My tank deposited me right at the fighting. Bullets whizzed around me, as I ran across the fields with the attacking troops. My adrenaline was pumping, and I felt absolutely immortal.

By noon, the war was over and my pack was bulging with exposed film. I made my way to a Western Union office where I called the Guatemala City stringer, Harvey Rosenhouse, a man whose name I had been given in New York.

I calmly said, "Harvey, this is Dirck Halstead from LIFE in New York. I have pictures of the war."

There was a silence at the end of the line, and then Rosenhouse said, "You have pictures? I've been calling people all morning, nobody dares go out...where are you?"

A few minutes later, Rosenhouse showed up at the Western Union office. I thought his eyes would bulge out of his head when he saw this kid in dirty fatigues, with a couple of Leicas hanging around my neck.

Without saying a word, he grabbed me, pushed me back through the Western Union office and into a restroom. "Give me your film now, and stay here. Don't leave this room till I come back."

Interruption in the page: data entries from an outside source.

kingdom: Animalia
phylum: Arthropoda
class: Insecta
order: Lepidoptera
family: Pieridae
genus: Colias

I had no clue that outside the Western Union office the citizenry was going nuts. They had enough of fighting, and were in mobs, looking for anyone wearing a uniform.

A couple of hours later, Rosenhouse showed up with a change of clothes. He had shipped my film on a Pan Am flight to New York. For the next 48 hours we worked together as a reporter-photographer team covering Castillo Armas' consolidation of power.

A few days later, with my first double page spread in LIFE magazine secured, I was on a plane back to New York. Building a school house never really interested me anyway.

I made enough money from a grateful LIFE magazine to buy a brand new Ford Ranch Wagon to take off to college.


A week later, LIFE ran a story about its youngest war photographer on the contents page. A photo of me was next to Alfred Eisenstadt, and the caption read: "Bless em all...the young, short and tall."